Researchers Guess PINs With 99.5% Accuracy
To be fair, this test was based on choosing PINs from among a list of 50 random PINs. The researchers collected a pool of data for 500 test PINs and used that along with the data collected from the test cases to guess the PIN used almost 100% of the time, on the first guess.
Still, this is certainly concerning. *IF* you give EITHER an Android or iPhone app permissions EVER to access sensors, then they can access those sensors for as long as the app is installed. If the app is malicious, it could use that sensor data to capture your PIN.
These researchers used data from the phone’s accelerometer, gyroscope, magnetometer, proximity sensor, barometer, and ambient light sensor to figure out the PIN. This test was a proof of concept, so even though the test had limits, if a hacker wanted to spend some effort on it, he or she could likely improve the effectiveness over what the researchers’ achieved.
The problem is that the app can access these sensors after you give them permission without any indication that they are doing that.
Longer PINs are not a cure either, according to the researchers. All it takes is some work to build the table of data of sensor information for different possible PINs. Longer PINs mean bigger tables, but unless the PIN is insanely long, the problem is manageable.
If the researchers tried to guess all 10,000 possible 4 digit PINs, their success rate went down to 83% within 20 tries. This of course is no where near as good as 99.5%, but 83% is still pretty good.

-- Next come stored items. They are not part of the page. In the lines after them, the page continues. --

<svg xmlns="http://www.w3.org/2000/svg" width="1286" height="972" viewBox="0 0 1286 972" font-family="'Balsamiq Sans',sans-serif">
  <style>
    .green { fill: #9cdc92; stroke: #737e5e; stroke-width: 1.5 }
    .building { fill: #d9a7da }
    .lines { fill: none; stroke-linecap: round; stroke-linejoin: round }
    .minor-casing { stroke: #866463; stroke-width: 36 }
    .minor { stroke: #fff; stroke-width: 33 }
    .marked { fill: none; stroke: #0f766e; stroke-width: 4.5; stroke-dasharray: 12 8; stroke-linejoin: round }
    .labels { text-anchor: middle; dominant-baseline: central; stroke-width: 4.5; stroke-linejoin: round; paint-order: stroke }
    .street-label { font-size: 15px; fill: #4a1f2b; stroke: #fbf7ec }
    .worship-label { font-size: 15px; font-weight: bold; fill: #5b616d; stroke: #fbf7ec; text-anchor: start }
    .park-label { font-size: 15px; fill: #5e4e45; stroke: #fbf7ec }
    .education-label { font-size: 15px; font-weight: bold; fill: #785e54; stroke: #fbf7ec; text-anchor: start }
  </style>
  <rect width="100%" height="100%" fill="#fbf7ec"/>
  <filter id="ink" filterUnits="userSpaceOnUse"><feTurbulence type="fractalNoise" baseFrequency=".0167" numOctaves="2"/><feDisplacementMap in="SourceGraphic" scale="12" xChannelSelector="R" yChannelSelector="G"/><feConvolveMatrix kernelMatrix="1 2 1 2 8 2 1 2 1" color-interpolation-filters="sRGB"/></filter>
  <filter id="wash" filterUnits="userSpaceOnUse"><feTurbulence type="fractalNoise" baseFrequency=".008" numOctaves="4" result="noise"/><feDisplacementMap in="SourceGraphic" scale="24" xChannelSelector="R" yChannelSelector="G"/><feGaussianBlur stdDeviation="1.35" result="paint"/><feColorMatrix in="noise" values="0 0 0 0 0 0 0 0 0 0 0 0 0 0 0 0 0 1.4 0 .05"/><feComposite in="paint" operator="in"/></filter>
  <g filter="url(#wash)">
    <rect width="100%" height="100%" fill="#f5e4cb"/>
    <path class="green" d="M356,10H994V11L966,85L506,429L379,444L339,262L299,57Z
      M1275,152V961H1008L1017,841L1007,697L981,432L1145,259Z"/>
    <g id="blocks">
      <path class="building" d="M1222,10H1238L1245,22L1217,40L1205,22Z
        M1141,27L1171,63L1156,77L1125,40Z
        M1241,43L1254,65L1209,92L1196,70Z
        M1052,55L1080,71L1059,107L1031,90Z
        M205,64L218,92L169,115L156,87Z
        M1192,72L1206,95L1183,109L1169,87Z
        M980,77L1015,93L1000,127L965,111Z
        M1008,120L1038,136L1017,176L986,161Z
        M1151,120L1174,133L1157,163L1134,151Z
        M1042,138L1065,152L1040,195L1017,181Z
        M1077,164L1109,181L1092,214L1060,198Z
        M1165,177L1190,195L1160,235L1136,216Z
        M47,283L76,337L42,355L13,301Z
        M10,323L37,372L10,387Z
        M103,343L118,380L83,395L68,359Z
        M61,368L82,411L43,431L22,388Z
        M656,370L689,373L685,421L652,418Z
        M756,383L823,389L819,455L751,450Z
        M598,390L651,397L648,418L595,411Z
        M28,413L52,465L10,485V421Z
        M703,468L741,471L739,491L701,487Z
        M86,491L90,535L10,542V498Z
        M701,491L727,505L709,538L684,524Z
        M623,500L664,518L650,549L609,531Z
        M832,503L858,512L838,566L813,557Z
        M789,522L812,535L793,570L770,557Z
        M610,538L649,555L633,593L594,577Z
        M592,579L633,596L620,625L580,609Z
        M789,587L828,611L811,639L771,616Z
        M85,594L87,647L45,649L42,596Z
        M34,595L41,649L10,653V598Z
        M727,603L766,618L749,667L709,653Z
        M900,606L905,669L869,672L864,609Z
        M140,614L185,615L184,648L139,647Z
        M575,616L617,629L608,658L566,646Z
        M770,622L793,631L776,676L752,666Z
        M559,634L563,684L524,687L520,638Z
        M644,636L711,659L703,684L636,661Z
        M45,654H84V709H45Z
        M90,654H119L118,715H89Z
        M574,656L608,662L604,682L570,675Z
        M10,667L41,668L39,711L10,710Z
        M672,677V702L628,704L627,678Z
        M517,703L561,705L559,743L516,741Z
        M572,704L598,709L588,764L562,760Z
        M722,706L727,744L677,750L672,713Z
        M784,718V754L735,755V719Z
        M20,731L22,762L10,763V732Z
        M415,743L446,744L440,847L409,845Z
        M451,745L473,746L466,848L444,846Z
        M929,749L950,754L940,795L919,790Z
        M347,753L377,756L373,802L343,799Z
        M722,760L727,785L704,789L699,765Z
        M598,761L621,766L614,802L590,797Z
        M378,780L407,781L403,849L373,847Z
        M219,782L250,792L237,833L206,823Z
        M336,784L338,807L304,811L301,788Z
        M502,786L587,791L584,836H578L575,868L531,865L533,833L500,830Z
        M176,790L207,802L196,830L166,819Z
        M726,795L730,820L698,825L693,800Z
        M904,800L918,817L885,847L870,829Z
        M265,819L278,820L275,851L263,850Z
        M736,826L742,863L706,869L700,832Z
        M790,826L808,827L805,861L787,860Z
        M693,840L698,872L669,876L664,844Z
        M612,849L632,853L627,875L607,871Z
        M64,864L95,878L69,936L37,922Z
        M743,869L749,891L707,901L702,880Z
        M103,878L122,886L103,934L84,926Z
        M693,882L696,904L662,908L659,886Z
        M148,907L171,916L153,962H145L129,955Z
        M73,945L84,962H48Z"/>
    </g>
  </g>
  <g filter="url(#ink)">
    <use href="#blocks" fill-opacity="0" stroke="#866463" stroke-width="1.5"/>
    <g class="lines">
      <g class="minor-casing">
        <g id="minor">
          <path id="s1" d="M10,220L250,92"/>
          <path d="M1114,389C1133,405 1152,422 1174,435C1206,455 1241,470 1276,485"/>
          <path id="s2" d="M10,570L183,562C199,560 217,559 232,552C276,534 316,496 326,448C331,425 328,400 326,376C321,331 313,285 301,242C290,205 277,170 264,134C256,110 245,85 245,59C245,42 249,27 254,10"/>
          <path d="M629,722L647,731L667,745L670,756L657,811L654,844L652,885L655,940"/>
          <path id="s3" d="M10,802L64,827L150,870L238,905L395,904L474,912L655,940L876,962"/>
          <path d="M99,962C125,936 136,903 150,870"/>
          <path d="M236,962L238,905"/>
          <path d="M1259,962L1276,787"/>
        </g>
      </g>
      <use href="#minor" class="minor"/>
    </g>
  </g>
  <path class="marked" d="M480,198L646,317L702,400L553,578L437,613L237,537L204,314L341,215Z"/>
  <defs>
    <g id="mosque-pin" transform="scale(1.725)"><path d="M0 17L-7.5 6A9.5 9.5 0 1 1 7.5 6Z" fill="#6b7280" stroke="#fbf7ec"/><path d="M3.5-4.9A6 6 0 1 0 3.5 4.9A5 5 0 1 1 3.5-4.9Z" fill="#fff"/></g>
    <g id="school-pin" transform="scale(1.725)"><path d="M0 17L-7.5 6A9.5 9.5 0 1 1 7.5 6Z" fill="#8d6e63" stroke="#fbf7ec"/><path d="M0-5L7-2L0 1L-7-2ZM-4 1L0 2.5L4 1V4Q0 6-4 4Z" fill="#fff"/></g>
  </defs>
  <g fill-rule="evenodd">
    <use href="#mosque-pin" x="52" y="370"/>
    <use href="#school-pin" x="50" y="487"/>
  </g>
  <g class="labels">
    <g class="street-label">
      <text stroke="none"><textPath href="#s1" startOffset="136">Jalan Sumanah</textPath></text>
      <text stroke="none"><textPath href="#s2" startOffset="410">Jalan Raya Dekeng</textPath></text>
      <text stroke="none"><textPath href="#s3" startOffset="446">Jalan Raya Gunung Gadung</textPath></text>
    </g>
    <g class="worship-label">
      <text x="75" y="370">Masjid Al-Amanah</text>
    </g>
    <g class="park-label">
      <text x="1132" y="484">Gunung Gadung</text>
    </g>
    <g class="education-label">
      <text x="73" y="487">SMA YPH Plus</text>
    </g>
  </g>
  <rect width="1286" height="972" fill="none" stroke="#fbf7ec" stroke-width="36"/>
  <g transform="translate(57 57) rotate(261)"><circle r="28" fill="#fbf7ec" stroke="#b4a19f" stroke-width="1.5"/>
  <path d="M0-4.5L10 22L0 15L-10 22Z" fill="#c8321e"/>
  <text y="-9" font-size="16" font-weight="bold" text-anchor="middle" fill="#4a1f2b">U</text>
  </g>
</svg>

Likely as researchers continue to test the limits of this capability it will force Google and Apple to make some changes.
So what can you do?
Obviously, longer passwords and PINs make things more difficult, but sometimes you don’t have a choice about that.
Two factor authentication has a HUGE positive effect on this because even if they can guess the PIN, that value won’t work the next time around.
Finally, set your device down on a hard surface and do not move it while you are entering that PIN. That way the various sensors have much less data to work with.
Information for this post came from Bleeping Computer.